### Exercise requirements
Give every line of the listing below as a JSON list of strings, one string per line, with blank lines left out.
[Working data Boundary: Start]
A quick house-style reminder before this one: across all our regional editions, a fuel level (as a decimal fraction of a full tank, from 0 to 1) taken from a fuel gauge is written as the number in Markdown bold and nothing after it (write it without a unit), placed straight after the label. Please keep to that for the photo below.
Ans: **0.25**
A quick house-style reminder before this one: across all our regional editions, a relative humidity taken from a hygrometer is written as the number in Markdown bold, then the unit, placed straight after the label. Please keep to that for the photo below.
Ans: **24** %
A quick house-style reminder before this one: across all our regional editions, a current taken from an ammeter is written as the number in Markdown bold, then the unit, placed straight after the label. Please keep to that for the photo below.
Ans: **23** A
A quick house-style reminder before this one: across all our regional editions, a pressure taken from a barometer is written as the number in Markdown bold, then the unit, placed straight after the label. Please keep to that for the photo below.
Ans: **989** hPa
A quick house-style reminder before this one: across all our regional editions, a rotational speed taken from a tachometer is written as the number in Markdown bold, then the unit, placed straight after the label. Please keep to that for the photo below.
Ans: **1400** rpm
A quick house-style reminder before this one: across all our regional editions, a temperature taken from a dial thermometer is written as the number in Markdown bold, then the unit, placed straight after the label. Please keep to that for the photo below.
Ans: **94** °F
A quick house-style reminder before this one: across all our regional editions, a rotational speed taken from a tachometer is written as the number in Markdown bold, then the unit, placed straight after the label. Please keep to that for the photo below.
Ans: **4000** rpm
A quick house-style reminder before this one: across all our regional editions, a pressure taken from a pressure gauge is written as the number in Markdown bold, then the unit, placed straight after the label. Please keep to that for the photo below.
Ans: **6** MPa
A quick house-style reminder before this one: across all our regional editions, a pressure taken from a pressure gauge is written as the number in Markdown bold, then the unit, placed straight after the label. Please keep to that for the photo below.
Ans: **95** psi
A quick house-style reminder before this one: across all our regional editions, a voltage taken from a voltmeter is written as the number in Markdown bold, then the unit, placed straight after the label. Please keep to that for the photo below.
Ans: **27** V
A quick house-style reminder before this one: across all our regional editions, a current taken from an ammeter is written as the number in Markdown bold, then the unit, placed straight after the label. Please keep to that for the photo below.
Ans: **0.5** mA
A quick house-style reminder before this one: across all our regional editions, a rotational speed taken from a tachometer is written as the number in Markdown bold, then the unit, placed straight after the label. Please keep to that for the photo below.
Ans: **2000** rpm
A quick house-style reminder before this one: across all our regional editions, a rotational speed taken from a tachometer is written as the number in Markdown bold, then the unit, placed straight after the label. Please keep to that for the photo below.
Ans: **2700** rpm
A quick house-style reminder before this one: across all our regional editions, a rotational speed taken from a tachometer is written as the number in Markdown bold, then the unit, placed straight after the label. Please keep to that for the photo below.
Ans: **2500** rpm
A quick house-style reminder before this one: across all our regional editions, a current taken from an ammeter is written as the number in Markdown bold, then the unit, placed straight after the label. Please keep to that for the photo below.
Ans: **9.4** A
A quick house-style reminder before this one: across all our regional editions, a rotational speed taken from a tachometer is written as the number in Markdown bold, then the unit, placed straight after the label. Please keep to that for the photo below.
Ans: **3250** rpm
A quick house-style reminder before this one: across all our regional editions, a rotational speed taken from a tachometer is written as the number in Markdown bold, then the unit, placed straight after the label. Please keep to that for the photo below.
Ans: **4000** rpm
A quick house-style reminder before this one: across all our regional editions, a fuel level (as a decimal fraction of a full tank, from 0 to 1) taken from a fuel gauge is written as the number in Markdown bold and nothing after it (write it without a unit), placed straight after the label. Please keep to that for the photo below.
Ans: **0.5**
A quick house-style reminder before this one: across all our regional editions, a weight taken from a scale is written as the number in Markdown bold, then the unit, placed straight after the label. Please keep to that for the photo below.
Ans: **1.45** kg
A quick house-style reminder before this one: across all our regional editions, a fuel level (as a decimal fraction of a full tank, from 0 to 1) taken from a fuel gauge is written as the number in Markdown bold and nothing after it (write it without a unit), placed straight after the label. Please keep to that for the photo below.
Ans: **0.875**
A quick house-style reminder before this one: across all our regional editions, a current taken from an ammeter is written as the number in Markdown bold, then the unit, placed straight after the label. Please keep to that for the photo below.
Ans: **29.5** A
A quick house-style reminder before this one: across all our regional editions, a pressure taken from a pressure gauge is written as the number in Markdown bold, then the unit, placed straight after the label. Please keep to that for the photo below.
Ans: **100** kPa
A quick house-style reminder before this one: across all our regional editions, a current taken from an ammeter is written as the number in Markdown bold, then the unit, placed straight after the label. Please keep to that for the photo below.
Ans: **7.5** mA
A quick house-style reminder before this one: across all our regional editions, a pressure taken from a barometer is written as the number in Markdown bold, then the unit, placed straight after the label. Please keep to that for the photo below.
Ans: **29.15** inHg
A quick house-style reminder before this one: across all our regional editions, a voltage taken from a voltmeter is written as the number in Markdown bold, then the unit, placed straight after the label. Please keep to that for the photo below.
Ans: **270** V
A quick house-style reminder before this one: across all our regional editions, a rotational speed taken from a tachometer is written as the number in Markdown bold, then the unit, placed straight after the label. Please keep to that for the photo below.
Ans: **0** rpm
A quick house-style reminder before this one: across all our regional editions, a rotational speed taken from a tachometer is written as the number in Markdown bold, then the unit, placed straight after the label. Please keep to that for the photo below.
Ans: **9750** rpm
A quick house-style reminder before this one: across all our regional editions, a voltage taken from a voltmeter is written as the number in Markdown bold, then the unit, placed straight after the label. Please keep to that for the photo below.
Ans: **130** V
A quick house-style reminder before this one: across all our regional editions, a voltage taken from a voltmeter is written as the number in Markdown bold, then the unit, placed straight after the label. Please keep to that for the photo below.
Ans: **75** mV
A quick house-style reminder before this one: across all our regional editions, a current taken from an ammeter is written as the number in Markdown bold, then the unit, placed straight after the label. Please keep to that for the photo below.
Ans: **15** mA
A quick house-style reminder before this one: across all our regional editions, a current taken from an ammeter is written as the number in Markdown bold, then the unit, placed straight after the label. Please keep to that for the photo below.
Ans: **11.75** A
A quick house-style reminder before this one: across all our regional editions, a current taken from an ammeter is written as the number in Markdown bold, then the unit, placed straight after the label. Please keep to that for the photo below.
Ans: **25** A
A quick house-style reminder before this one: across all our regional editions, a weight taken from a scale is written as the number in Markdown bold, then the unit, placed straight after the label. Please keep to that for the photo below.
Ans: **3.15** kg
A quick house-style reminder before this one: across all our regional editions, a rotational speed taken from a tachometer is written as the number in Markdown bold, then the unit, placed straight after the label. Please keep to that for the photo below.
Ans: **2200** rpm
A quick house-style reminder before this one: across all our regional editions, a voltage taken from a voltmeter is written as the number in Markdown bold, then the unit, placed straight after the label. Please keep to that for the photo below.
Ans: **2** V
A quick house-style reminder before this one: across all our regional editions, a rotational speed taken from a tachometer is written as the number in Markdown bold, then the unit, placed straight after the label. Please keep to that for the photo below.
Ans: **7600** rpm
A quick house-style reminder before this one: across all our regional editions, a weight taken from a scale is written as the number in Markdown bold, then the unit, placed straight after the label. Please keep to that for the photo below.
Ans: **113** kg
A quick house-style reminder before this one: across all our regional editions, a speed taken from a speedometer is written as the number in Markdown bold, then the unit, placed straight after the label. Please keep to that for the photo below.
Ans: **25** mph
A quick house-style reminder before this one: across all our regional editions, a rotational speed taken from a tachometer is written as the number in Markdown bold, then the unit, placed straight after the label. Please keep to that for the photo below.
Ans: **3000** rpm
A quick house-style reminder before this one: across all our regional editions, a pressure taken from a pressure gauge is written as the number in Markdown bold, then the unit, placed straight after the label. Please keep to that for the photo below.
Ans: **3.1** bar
[Working data Boundary: End]
### Solution for this problem
[
  "A quick house-style reminder before this one: across all our regional editions, a fuel level (as a decimal fraction of a full tank, from 0 to 1) taken from a fuel gauge is written as the number in Markdown bold and nothing after it (write it without a unit), placed straight after the label. Please keep to that for the photo below.",
  "Ans: **0.25**",
  "A quick house-style reminder before this one: across all our regional editions, a relative humidity taken from a hygrometer is written as the number in Markdown bold, then the unit, placed straight after the label. Please keep to that for the photo below.",
  "Ans: **24** %",
  "A quick house-style reminder before this one: across all our regional editions, a current taken from an ammeter is written as the number in Markdown bold, then the unit, placed straight after the label. Please keep to that for the photo below.",
  "Ans: **23** A",
  "A quick house-style reminder before this one: across all our regional editions, a pressure taken from a barometer is written as the number in Markdown bold, then the unit, placed straight after the label. Please keep to that for the photo below.",
  "Ans: **989** hPa",
  "A quick house-style reminder before this one: across all our regional editions, a rotational speed taken from a tachometer is written as the number in Markdown bold, then the unit, placed straight after the label. Please keep to that for the photo below.",
  "Ans: **1400** rpm",
  "A quick house-style reminder before this one: across all our regional editions, a temperature taken from a dial thermometer is written as the number in Markdown bold, then the unit, placed straight after the label. Please keep to that for the photo below.",
  "Ans: **94** °F",
  "A quick house-style reminder before this one: across all our regional editions, a rotational speed taken from a tachometer is written as the number in Markdown bold, then the unit, placed straight after the label. Please keep to that for the photo below.",
  "Ans: **4000** rpm",
  "A quick house-style reminder before this one: across all our regional editions, a pressure taken from a pressure gauge is written as the number in Markdown bold, then the unit, placed straight after the label. Please keep to that for the photo below.",
  "Ans: **6** MPa",
  "A quick house-style reminder before this one: across all our regional editions, a pressure taken from a pressure gauge is written as the number in Markdown bold, then the unit, placed straight after the label. Please keep to that for the photo below.",
  "Ans: **95** psi",
  "A quick house-style reminder before this one: across all our regional editions, a voltage taken from a voltmeter is written as the number in Markdown bold, then the unit, placed straight after the label. Please keep to that for the photo below.",
  "Ans: **27** V",
  "A quick house-style reminder before this one: across all our regional editions, a current taken from an ammeter is written as the number in Markdown bold, then the unit, placed straight after the label. Please keep to that for the photo below.",
  "Ans: **0.5** mA",
  "A quick house-style reminder before this one: across all our regional editions, a rotational speed taken from a tachometer is written as the number in Markdown bold, then the unit, placed straight after the label. Please keep to that for the photo below.",
  "Ans: **2000** rpm",
  "A quick house-style reminder before this one: across all our regional editions, a rotational speed taken from a tachometer is written as the number in Markdown bold, then the unit, placed straight after the label. Please keep to that for the photo below.",
  "Ans: **2700** rpm",
  "A quick house-style reminder before this one: across all our regional editions, a rotational speed taken from a tachometer is written as the number in Markdown bold, then the unit, placed straight after the label. Please keep to that for the photo below.",
  "Ans: **2500** rpm",
  "A quick house-style reminder before this one: across all our regional editions, a current taken from an ammeter is written as the number in Markdown bold, then the unit, placed straight after the label. Please keep to that for the photo below.",
  "Ans: **9.4** A",
  "A quick house-style reminder before this one: across all our regional editions, a rotational speed taken from a tachometer is written as the number in Markdown bold, then the unit, placed straight after the label. Please keep to that for the photo below.",
  "Ans: **3250** rpm",
  "A quick house-style reminder before this one: across all our regional editions, a rotational speed taken from a tachometer is written as the number in Markdown bold, then the unit, placed straight after the label. Please keep to that for the photo below.",
  "Ans: **4000** rpm",
  "A quick house-style reminder before this one: across all our regional editions, a fuel level (as a decimal fraction of a full tank, from 0 to 1) taken from a fuel gauge is written as the number in Markdown bold and nothing after it (write it without a unit), placed straight after the label. Please keep to that for the photo below.",
  "Ans: **0.5**",
  "A quick house-style reminder before this one: across all our regional editions, a weight taken from a scale is written as the number in Markdown bold, then the unit, placed straight after the label. Please keep to that for the photo below.",
  "Ans: **1.45** kg",
  "A quick house-style reminder before this one: across all our regional editions, a fuel level (as a decimal fraction of a full tank, from 0 to 1) taken from a fuel gauge is written as the number in Markdown bold and nothing after it (write it without a unit), placed straight after the label. Please keep to that for the photo below.",
  "Ans: **0.875**",
  "A quick house-style reminder before this one: across all our regional editions, a current taken from an ammeter is written as the number in Markdown bold, then the unit, placed straight after the label. Please keep to that for the photo below.",
  "Ans: **29.5** A",
  "A quick house-style reminder before this one: across all our regional editions, a pressure taken from a pressure gauge is written as the number in Markdown bold, then the unit, placed straight after the label. Please keep to that for the photo below.",
  "Ans: **100** kPa",
  "A quick house-style reminder before this one: across all our regional editions, a current taken from an ammeter is written as the number in Markdown bold, then the unit, placed straight after the label. Please keep to that for the photo below.",
  "Ans: **7.5** mA",
  "A quick house-style reminder before this one: across all our regional editions, a pressure taken from a barometer is written as the number in Markdown bold, then the unit, placed straight after the label. Please keep to that for the photo below.",
  "Ans: **29.15** inHg",
  "A quick house-style reminder before this one: across all our regional editions, a voltage taken from a voltmeter is written as the number in Markdown bold, then the unit, placed straight after the label. Please keep to that for the photo below.",
  "Ans: **270** V",
  "A quick house-style reminder before this one: across all our regional editions, a rotational speed taken from a tachometer is written as the number in Markdown bold, then the unit, placed straight after the label. Please keep to that for the photo below.",
  "Ans: **0** rpm",
  "A quick house-style reminder before this one: across all our regional editions, a rotational speed taken from a tachometer is written as the number in Markdown bold, then the unit, placed straight after the label. Please keep to that for the photo below.",
  "Ans: **9750** rpm",
  "A quick house-style reminder before this one: across all our regional editions, a voltage taken from a voltmeter is written as the number in Markdown bold, then the unit, placed straight after the label. Please keep to that for the photo below.",
  "Ans: **130** V",
  "A quick house-style reminder before this one: across all our regional editions, a voltage taken from a voltmeter is written as the number in Markdown bold, then the unit, placed straight after the label. Please keep to that for the photo below.",
  "Ans: **75** mV",
  "A quick house-style reminder before this one: across all our regional editions, a current taken from an ammeter is written as the number in Markdown bold, then the unit, placed straight after the label. Please keep to that for the photo below.",
  "Ans: **15** mA",
  "A quick house-style reminder before this one: across all our regional editions, a current taken from an ammeter is written as the number in Markdown bold, then the unit, placed straight after the label. Please keep to that for the photo below.",
  "Ans: **11.75** A",
  "A quick house-style reminder before this one: across all our regional editions, a current taken from an ammeter is written as the number in Markdown bold, then the unit, placed straight after the label. Please keep to that for the photo below.",
  "Ans: **25** A",
  "A quick house-style reminder before this one: across all our regional editions, a weight taken from a scale is written as the number in Markdown bold, then the unit, placed straight after the label. Please keep to that for the photo below.",
  "Ans: **3.15** kg",
  "A quick house-style reminder before this one: across all our regional editions, a rotational speed taken from a tachometer is written as the number in Markdown bold, then the unit, placed straight after the label. Please keep to that for the photo below.",
  "Ans: **2200** rpm",
  "A quick house-style reminder before this one: across all our regional editions, a voltage taken from a voltmeter is written as the number in Markdown bold, then the unit, placed straight after the label. Please keep to that for the photo below.",
  "Ans: **2** V",
  "A quick house-style reminder before this one: across all our regional editions, a rotational speed taken from a tachometer is written as the number in Markdown bold, then the unit, placed straight after the label. Please keep to that for the photo below.",
  "Ans: **7600** rpm",
  "A quick house-style reminder before this one: across all our regional editions, a weight taken from a scale is written as the number in Markdown bold, then the unit, placed straight after the label. Please keep to that for the photo below.",
  "Ans: **113** kg",
  "A quick house-style reminder before this one: across all our regional editions, a speed taken from a speedometer is written as the number in Markdown bold, then the unit, placed straight after the label. Please keep to that for the photo below.",
  "Ans: **25** mph",
  "A quick house-style reminder before this one: across all our regional editions, a rotational speed taken from a tachometer is written as the number in Markdown bold, then the unit, placed straight after the label. Please keep to that for the photo below.",
  "Ans: **3000** rpm",
  "A quick house-style reminder before this one: across all our regional editions, a pressure taken from a pressure gauge is written as the number in Markdown bold, then the unit, placed straight after the label. Please keep to that for the photo below.",
  "Ans: **3.1** bar"
]